The contrast in market indications and producer expectations for winter wheat grazing in the Southern Plains could not be more dramatic than 2009 compared to last year. A quick review of the expectations as well as the outcomes from last year is useful.

At this time last year, wheat prices were very high, fertilizer prices were extremely high and seed was hard to find and expensive. Planting wheat early for forage requires extra seed and fertilizer. Research has shown that wheat grazing in Oklahoma reduces wheat yield an average of 5-6 bushel/acre. Thus, the cost of wheat for forage was high due to lost yield and high fertilizer and seed cost. Early planting increases the risk of crop failure and the need to replant. Most producers were focused on establishing the wheat crop and many faced financial limitations that made it difficult to plant once let alone face the prospect of replanting. The result was that most producers were not very interested in grazing wheat despite the fact that early budgets showed some potential for positive returns to the cattle. Of course, ultimately wheat and cattle markets both decreased sharply and the poor wheat crop resulted in an extremely disappointing year no matter what decisions were made.

Which brings us to August of 2009. Wheat and fertilizer prices are sharply lower and wheat (grain) production looks like a breakeven deal at best. The implied price of producing wheat forage is lower and can be expressed in terms of cattle grazing cost in the range of $0.28 - $0.32/pound of gain. Moreover, recent moisture and cooler temperatures across much of Oklahoma mean that the potential for wheat forage production this fall is quite good. Current winter stocker budgets suggest that returns to cattle could be in the range of $30 to $40 per head. This assumes that wheat pasture is valued at $0.40/lb of gain. This suggests another $20-25/head net return to the wheat forage, over the wheat forage cost of production above. Thus, a wheat producer grazing his own cattle has a potential total return to wheat and cattle of $50- $65/head.
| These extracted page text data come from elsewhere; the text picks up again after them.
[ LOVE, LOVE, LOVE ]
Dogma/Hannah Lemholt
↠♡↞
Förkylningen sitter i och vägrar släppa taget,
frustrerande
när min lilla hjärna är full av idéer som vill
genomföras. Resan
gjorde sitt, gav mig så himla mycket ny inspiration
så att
These returns depend on many assumptions on animal performance, medicine and veterinary cost, labor, interest and other costs and most importantly, the purchase price (beginning weight) and sale price (ending weight) of the cattle.
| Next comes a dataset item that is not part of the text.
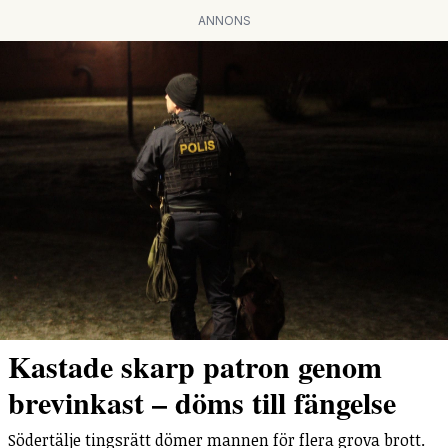
ANNONS
Kastade skarp patron genom
brevinkast – döms till fängelse
Södertälje tingsrätt dömer mannen för flera grova brott.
High demand for stocker calves this fall could push up calf prices relative to feeder prices. This would squeeze the margin and reduce the profit potential suggested above. It is also possible that both calf and feeder prices could increase between now and next spring if fed cattle prices improve, but this would have less impact on the buy-sell margin for stockers. Producers should think of managing the risk of winter grazing by protecting the margin between the buy and sell price of the cattle. Forward contracting purchases and hedging spring feeders is one of many ways to do that. Locking in either end by itself increases the risk of margin changes. The bottom line is that there is more interest in grazing wheat this year, more potential for returns but still plenty of risk that must be considered.